Conserving Diagrammatic Approximations for Quantum Impurity Models: NCA and CTMA

TL;DR

This paper reviews self-consistent diagrammatic methods for quantum impurity models, focusing on the limitations of NCA and how CTMA improves results, especially in Fermi liquid regimes.

Contribution

It introduces the Conserving T-Matrix Approximation (CTMA) as an improved method over NCA for quantum impurity models, addressing NCA's shortcomings.

Findings

CTMA provides qualitatively correct spectral functions.

CTMA accurately captures Fermi liquid behavior.

NCA has fundamental limitations in strong coupling regimes.

Abstract

Self-consistent diagrammatic approximations to the Anderson or Kondo impurity model, using an exact pseudoparticle representation of the impurity states, are reviewed.
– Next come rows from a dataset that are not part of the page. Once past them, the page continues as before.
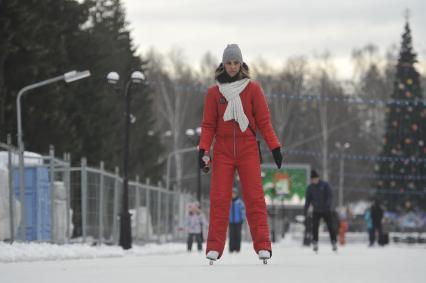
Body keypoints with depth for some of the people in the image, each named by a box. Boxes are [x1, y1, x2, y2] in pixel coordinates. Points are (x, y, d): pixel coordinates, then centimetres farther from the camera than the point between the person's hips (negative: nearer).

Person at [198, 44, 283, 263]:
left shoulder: (252, 89, 3)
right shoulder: (214, 92, 5)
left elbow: (263, 120, 2)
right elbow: (208, 125, 5)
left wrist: (274, 146, -5)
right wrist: (203, 149, -7)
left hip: (248, 150, -1)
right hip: (223, 151, 1)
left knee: (254, 197, -6)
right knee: (219, 198, -5)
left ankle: (262, 246, -7)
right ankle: (214, 247, -4)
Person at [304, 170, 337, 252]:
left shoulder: (325, 185, -7)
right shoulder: (310, 188, 1)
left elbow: (330, 196, -11)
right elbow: (308, 199, 3)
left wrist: (328, 204, -28)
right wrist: (305, 210, -6)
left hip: (326, 210, -2)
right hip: (316, 211, 2)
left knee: (330, 226, -2)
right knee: (315, 227, -8)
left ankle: (334, 243, 7)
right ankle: (315, 244, -2)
We first discuss the infrared exponents of the pseudoparticle propagators as indicators of Fermi liquid behavior through their dependence on the impurity occupation and on magnetic field. Then we discuss the Non-Crossing Approximation (NCA), identifying its strengths, but also its fundamental shortcomings. Physical arguments as well as a perturbative renormalization group analysis suggest that an infinite parquet-type resummation of two-particle vertex diagrams, the Conserving T-Matrix Approximation (CTMA) will cure the deficiencies of NCA. We review results on the pseudoparticle spectral functions, the spin susceptibility and the impurity electron spectral function, supporting that the CTMA provides qualitatively correct results, both in the high-temperature regime and in the strong coupling Fermi liquid regime at low temperatures.